Journal de l'année Édition 2003 2003Éd. 2003

Des Français dans le chaudron pakistanais

L'attentat de Karachi montre que les États-Unis ne sont pas l'unique cible du « terrorisme international » et que le Pakistan voisin d'un Afghanistan aujourd'hui « pacifié » abrite des groupes extrémistes très actifs en dépit de sa politique antiterroriste affichée.

En avril, l'explosion d'un camion devant la synagogue de Djerba, en Tunisie, avait causé la mort de plusieurs touristes allemands. Après que les autorités tunisiennes eurent finalement entériné la thèse de l'attentat, la piste Al-Qaida avait été évoquée, provoquant l'irruption du terrorisme islamiste sur la scène allemande. Le 8 mai, un autre acte terroriste a tué quatorze personnes, dont onze Français, à Karachi. Une voiture piégée a percuté un car de la marine pakistanaise dans lequel avaient pris place des ingénieurs et techniciens français qui venaient de quitter leur hôtel. Employés de la direction de la construction navale de Cherbourg dépendant du ministère de la Défense, ceux-ci travaillaient à la base navale de Karachi dans le cadre d'un contrat de vente de sous-marins français au Pakistan.

L'hypothèse Al-Qaida

Cet attentat est le troisième qui vise des étrangers au Pakistan en peu de temps. En janvier, le journaliste américain du Wall Street Journal, David Pearl, avait été enlevé à Karachi avant d'être assassiné par ses ravisseurs ; et en mars, un attentat suicide avait fait cinq morts dans le temple protestant du quartier diplomatique d'Islamabad, tuant une diplomate américaine et sa fille. Cette fois, il ne s'agit plus d'Américains, mais de Français. Ainsi la France renoue-t-elle à son tour avec la menace terroriste. Paris – après Berlin – qui s'était simplement montré jusque-là « solidaire » des États-Unis, se trouve en effet directement confronté, pour la première fois depuis le 11 septembre 2001, au terrorisme islamiste. Car l'hypothèse de la responsabilité du réseau Al-Qaida d'Oussama Ben Laden dans l'attentat de Karachi est défendue par la police pakistanaise comme par les autorités militaires françaises. La France était-elle expressément visée ? Rien ne permet de l'affirmer. Les auteurs de l'attentat ont certainement agi en fonction de la vulnérabilité d'une cible représentée par des ressortissants étrangers dépourvus de protection particulière et se déplaçant à heure fixe entre leur hôtel et leur lieu de travail. Que ceux-ci aient été occidentaux et citoyens d'un pays membre de la coalition antiterroriste internationale était suffisant. Qu'ils aient de plus participé à l'amélioration de l'arsenal militaire d'un État récemment rallié à la cause américaine augmentait encore la charge symbolique de l'attentat. Car celui-ci, probablement exécuté par des extrémistes pakistanais liés de près ou de loin à Al-Qaida, visait autant l'Occident que le régime même du président Pervez Moucharraf.

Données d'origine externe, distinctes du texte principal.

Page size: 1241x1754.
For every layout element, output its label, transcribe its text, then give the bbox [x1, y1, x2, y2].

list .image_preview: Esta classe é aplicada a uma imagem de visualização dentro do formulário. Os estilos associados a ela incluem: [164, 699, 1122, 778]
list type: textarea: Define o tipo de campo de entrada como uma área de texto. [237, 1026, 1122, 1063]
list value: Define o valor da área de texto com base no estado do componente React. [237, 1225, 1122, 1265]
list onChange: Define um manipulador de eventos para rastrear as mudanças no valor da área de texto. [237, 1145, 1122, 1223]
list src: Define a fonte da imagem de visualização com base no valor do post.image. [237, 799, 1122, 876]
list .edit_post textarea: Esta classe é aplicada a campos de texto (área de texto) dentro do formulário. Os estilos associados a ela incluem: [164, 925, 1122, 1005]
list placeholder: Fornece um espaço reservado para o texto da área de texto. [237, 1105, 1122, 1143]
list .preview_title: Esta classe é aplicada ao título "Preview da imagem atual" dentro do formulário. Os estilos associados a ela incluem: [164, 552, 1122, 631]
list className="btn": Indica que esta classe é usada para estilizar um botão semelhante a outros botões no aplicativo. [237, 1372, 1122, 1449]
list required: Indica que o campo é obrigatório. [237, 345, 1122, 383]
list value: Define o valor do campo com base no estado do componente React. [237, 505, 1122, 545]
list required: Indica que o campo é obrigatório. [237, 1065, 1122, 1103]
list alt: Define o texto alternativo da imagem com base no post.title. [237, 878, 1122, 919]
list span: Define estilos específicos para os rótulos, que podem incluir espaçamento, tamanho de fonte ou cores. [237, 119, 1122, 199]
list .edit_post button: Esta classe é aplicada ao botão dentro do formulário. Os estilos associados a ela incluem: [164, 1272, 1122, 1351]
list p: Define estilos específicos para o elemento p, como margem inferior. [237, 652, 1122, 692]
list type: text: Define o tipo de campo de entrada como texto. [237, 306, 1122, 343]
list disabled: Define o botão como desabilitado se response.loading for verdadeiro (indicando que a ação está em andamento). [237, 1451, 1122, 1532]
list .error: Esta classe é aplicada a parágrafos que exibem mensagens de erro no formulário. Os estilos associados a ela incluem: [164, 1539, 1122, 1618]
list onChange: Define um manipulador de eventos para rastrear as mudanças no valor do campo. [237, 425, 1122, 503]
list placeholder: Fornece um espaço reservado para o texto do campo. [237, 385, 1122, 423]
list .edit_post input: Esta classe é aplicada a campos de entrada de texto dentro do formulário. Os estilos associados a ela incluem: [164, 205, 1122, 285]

Les mouvements islamistes extrémistes se sont multipliés au Pakistan ces dernières années grâce à la bienveillance – voire à l'aide – de l'armée et des services spéciaux. Ils fournissaient un vivier de « soldats de l'islam » prêts à intervenir dans les conflits à fort substrat religieux qui agitent l'Afghanistan ou le Cachemire. Les entrepreneurs fortunés du grand port du Sud financent notamment les 845 écoles coraniques de la ville qui enseignent à quelque 225 000 étudiants une interprétation rigoriste du djihad, qui le réduit à un combat à mort contre les ennemis de l'islam, sur fond de lutte « sectaire » entre sunnites et chiites. Ces madrasa et les mosquées qu'elles alimentent sont intimement liées aux mouvements extrémistes. La position d'Islamabad à leur égard a sensiblement évolué à la suite des attentats du 11 septembre et de l'intervention américaine en Afghanistan. Le président Moucharraf a vu dans son ralliement à la lutte antiterroriste l'occasion d'ouvrir son pays à l'Occident tout en imposant son pouvoir sur l'armée et les services spéciaux, qui demeurent les piliers du régime pakistanais.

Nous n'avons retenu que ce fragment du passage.